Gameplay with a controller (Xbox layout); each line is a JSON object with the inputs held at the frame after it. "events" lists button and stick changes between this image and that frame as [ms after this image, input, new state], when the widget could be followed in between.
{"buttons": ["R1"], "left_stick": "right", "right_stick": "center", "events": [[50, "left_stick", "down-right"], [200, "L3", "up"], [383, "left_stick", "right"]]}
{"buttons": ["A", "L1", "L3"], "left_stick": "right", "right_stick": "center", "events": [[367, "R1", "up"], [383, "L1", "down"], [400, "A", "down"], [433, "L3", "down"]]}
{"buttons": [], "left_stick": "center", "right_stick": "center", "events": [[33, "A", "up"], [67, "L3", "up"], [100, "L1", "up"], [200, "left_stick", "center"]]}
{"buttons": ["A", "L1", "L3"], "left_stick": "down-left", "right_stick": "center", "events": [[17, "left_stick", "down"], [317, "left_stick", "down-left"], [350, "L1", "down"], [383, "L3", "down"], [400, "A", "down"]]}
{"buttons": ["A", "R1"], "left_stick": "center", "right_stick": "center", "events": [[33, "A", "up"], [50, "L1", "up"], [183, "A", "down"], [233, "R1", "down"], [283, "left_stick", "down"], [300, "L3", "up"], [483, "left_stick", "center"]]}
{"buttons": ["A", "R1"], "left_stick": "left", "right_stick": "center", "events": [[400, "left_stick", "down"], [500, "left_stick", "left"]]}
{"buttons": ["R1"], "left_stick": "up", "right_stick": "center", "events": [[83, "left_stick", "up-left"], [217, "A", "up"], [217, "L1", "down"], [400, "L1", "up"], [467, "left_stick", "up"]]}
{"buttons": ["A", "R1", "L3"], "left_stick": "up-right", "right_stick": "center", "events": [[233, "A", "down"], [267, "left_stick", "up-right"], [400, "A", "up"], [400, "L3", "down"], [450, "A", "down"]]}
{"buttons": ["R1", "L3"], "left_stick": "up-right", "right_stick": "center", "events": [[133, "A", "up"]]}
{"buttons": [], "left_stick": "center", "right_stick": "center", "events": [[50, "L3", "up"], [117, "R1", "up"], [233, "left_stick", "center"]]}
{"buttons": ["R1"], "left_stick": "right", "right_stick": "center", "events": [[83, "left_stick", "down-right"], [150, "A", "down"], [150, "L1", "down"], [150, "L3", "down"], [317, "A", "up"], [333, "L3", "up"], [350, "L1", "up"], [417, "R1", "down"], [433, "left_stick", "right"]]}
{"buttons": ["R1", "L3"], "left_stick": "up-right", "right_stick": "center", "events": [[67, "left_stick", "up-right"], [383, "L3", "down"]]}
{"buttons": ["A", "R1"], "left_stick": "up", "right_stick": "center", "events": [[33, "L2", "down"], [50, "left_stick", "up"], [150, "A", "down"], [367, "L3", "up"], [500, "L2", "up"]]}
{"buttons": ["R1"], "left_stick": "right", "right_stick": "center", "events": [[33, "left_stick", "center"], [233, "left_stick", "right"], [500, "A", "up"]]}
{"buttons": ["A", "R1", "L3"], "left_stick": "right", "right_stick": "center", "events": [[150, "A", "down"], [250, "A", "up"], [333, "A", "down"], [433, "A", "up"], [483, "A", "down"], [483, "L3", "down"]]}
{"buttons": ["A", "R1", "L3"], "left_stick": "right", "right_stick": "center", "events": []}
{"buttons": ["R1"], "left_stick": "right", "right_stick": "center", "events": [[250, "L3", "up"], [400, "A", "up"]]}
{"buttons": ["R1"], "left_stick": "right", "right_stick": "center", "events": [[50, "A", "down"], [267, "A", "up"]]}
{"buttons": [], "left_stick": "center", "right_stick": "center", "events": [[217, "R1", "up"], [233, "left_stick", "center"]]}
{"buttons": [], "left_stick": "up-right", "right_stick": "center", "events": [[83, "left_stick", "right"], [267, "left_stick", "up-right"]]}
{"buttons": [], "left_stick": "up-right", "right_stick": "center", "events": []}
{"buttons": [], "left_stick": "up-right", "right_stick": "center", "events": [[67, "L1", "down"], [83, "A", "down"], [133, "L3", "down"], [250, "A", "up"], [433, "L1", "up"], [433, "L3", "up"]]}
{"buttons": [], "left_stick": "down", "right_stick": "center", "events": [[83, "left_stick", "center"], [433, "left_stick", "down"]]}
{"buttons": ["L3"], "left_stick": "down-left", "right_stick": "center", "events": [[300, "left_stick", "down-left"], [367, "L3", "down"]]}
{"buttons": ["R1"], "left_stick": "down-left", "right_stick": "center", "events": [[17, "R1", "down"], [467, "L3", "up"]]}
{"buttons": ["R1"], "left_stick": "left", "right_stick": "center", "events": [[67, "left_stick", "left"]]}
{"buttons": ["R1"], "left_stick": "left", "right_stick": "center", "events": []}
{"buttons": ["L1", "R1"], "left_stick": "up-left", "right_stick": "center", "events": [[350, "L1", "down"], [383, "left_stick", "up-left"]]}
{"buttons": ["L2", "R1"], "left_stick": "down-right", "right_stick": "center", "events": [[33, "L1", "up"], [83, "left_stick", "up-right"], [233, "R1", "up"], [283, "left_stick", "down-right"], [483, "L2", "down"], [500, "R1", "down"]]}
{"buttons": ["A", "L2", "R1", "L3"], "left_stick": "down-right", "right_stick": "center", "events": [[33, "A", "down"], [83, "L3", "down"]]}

- - -

## Task statement:
Set down the listing again, exactly.

## Output for this exercise:
Gameplay with a controller (Xbox layout); each line is a JSON object with the inputs held at the frame after it. "events" lists button and stick changes between this image and that frame as [ms after this image, input, new state], when the widget could be followed in between.
{"buttons": ["R1"], "left_stick": "right", "right_stick": "center", "events": [[50, "left_stick", "down-right"], [200, "L3", "up"], [383, "left_stick", "right"]]}
{"buttons": ["A", "L1", "L3"], "left_stick": "right", "right_stick": "center", "events": [[367, "R1", "up"], [383, "L1", "down"], [400, "A", "down"], [433, "L3", "down"]]}
{"buttons": [], "left_stick": "center", "right_stick": "center", "events": [[33, "A", "up"], [67, "L3", "up"], [100, "L1", "up"], [200, "left_stick", "center"]]}
{"buttons": ["A", "L1", "L3"], "left_stick": "down-left", "right_stick": "center", "events": [[17, "left_stick", "down"], [317, "left_stick", "down-left"], [350, "L1", "down"], [383, "L3", "down"], [400, "A", "down"]]}
{"buttons": ["A", "R1"], "left_stick": "center", "right_stick": "center", "events": [[33, "A", "up"], [50, "L1", "up"], [183, "A", "down"], [233, "R1", "down"], [283, "left_stick", "down"], [300, "L3", "up"], [483, "left_stick", "center"]]}
{"buttons": ["A", "R1"], "left_stick": "left", "right_stick": "center", "events": [[400, "left_stick", "down"], [500, "left_stick", "left"]]}
{"buttons": ["R1"], "left_stick": "up", "right_stick": "center", "events": [[83, "left_stick", "up-left"], [217, "A", "up"], [217, "L1", "down"], [400, "L1", "up"], [467, "left_stick", "up"]]}
{"buttons": ["A", "R1", "L3"], "left_stick": "up-right", "right_stick": "center", "events": [[233, "A", "down"], [267, "left_stick", "up-right"], [400, "A", "up"], [400, "L3", "down"], [450, "A", "down"]]}
{"buttons": ["R1", "L3"], "left_stick": "up-right", "right_stick": "center", "events": [[133, "A", "up"]]}
{"buttons": [], "left_stick": "center", "right_stick": "center", "events": [[50, "L3", "up"], [117, "R1", "up"], [233, "left_stick", "center"]]}
{"buttons": ["R1"], "left_stick": "right", "right_stick": "center", "events": [[83, "left_stick", "down-right"], [150, "A", "down"], [150, "L1", "down"], [150, "L3", "down"], [317, "A", "up"], [333, "L3", "up"], [350, "L1", "up"], [417, "R1", "down"], [433, "left_stick", "right"]]}
{"buttons": ["R1", "L3"], "left_stick": "up-right", "right_stick": "center", "events": [[67, "left_stick", "up-right"], [383, "L3", "down"]]}
{"buttons": ["A", "R1"], "left_stick": "up", "right_stick": "center", "events": [[33, "L2", "down"], [50, "left_stick", "up"], [150, "A", "down"], [367, "L3", "up"], [500, "L2", "up"]]}
{"buttons": ["R1"], "left_stick": "right", "right_stick": "center", "events": [[33, "left_stick", "center"], [233, "left_stick", "right"], [500, "A", "up"]]}
{"buttons": ["A", "R1", "L3"], "left_stick": "right", "right_stick": "center", "events": [[150, "A", "down"], [250, "A", "up"], [333, "A", "down"], [433, "A", "up"], [483, "A", "down"], [483, "L3", "down"]]}
{"buttons": ["A", "R1", "L3"], "left_stick": "right", "right_stick": "center", "events": []}
{"buttons": ["R1"], "left_stick": "right", "right_stick": "center", "events": [[250, "L3", "up"], [400, "A", "up"]]}
{"buttons": ["R1"], "left_stick": "right", "right_stick": "center", "events": [[50, "A", "down"], [267, "A", "up"]]}
{"buttons": [], "left_stick": "center", "right_stick": "center", "events": [[217, "R1", "up"], [233, "left_stick", "center"]]}
{"buttons": [], "left_stick": "up-right", "right_stick": "center", "events": [[83, "left_stick", "right"], [267, "left_stick", "up-right"]]}
{"buttons": [], "left_stick": "up-right", "right_stick": "center", "events": []}
{"buttons": [], "left_stick": "up-right", "right_stick": "center", "events": [[67, "L1", "down"], [83, "A", "down"], [133, "L3", "down"], [250, "A", "up"], [433, "L1", "up"], [433, "L3", "up"]]}
{"buttons": [], "left_stick": "down", "right_stick": "center", "events": [[83, "left_stick", "center"], [433, "left_stick", "down"]]}
{"buttons": ["L3"], "left_stick": "down-left", "right_stick": "center", "events": [[300, "left_stick", "down-left"], [367, "L3", "down"]]}
{"buttons": ["R1"], "left_stick": "down-left", "right_stick": "center", "events": [[17, "R1", "down"], [467, "L3", "up"]]}
{"buttons": ["R1"], "left_stick": "left", "right_stick": "center", "events": [[67, "left_stick", "left"]]}
{"buttons": ["R1"], "left_stick": "left", "right_stick": "center", "events": []}
{"buttons": ["L1", "R1"], "left_stick": "up-left", "right_stick": "center", "events": [[350, "L1", "down"], [383, "left_stick", "up-left"]]}
{"buttons": ["L2", "R1"], "left_stick": "down-right", "right_stick": "center", "events": [[33, "L1", "up"], [83, "left_stick", "up-right"], [233, "R1", "up"], [283, "left_stick", "down-right"], [483, "L2", "down"], [500, "R1", "down"]]}
{"buttons": ["A", "L2", "R1", "L3"], "left_stick": "down-right", "right_stick": "center", "events": [[33, "A", "down"], [83, "L3", "down"]]}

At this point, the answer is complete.